WHAT YOU HAVE TO DO
Turn every line of the material below into a JSON list of strings, one string per line, skipping any blank lines.

____ TASK MATERIAL

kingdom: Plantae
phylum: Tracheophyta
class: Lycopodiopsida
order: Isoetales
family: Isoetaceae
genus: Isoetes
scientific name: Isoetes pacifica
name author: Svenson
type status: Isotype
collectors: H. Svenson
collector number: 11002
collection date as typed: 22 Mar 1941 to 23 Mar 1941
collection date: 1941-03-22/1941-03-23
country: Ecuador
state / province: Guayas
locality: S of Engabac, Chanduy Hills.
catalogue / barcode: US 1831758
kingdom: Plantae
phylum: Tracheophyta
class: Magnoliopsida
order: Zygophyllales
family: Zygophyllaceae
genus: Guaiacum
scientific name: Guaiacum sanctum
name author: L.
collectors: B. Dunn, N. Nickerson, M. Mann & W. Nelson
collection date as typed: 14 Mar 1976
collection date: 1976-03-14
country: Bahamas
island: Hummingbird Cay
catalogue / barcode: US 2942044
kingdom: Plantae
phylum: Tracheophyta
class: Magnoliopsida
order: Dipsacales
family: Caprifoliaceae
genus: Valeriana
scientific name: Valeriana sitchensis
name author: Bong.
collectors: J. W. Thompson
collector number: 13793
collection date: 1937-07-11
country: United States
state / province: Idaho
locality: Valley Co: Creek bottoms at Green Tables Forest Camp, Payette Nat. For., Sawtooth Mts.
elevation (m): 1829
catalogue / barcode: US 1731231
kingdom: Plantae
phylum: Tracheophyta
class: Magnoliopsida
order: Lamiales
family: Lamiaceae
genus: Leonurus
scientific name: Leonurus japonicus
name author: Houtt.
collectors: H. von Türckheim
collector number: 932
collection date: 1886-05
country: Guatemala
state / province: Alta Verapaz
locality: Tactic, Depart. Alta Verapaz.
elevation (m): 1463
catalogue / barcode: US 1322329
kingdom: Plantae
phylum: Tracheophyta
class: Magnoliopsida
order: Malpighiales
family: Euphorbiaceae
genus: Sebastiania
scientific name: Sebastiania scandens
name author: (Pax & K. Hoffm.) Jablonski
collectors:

________

RESPONSE TO THE TASK
[
  "kingdom: Plantae",
  "phylum: Tracheophyta",
  "class: Lycopodiopsida",
  "order: Isoetales",
  "family: Isoetaceae",
  "genus: Isoetes",
  "scientific name: Isoetes pacifica",
  "name author: Svenson",
  "type status: Isotype",
  "collectors: H. Svenson",
  "collector number: 11002",
  "collection date as typed: 22 Mar 1941 to 23 Mar 1941",
  "collection date: 1941-03-22/1941-03-23",
  "country: Ecuador",
  "state / province: Guayas",
  "locality: S of Engabac, Chanduy Hills.",
  "catalogue / barcode: US 1831758",
  "kingdom: Plantae",
  "phylum: Tracheophyta",
  "class: Magnoliopsida",
  "order: Zygophyllales",
  "family: Zygophyllaceae",
  "genus: Guaiacum",
  "scientific name: Guaiacum sanctum",
  "name author: L.",
  "collectors: B. Dunn, N. Nickerson, M. Mann & W. Nelson",
  "collection date as typed: 14 Mar 1976",
  "collection date: 1976-03-14",
  "country: Bahamas",
  "island: Hummingbird Cay",
  "catalogue / barcode: US 2942044",
  "kingdom: Plantae",
  "phylum: Tracheophyta",
  "class: Magnoliopsida",
  "order: Dipsacales",
  "family: Caprifoliaceae",
  "genus: Valeriana",
  "scientific name: Valeriana sitchensis",
  "name author: Bong.",
  "collectors: J. W. Thompson",
  "collector number: 13793",
  "collection date: 1937-07-11",
  "country: United States",
  "state / province: Idaho",
  "locality: Valley Co: Creek bottoms at Green Tables Forest Camp, Payette Nat. For., Sawtooth Mts.",
  "elevation (m): 1829",
  "catalogue / barcode: US 1731231",
  "kingdom: Plantae",
  "phylum: Tracheophyta",
  "class: Magnoliopsida",
  "order: Lamiales",
  "family: Lamiaceae",
  "genus: Leonurus",
  "scientific name: Leonurus japonicus",
  "name author: Houtt.",
  "collectors: H. von Türckheim",
  "collector number: 932",
  "collection date: 1886-05",
  "country: Guatemala",
  "state / province: Alta Verapaz",
  "locality: Tactic, Depart. Alta Verapaz.",
  "elevation (m): 1463",
  "catalogue / barcode: US 1322329",
  "kingdom: Plantae",
  "phylum: Tracheophyta",
  "class: Magnoliopsida",
  "order: Malpighiales",
  "family: Euphorbiaceae",
  "genus: Sebastiania",
  "scientific name: Sebastiania scandens",
  "name author: (Pax & K. Hoffm.) Jablonski",
  "collectors:"
]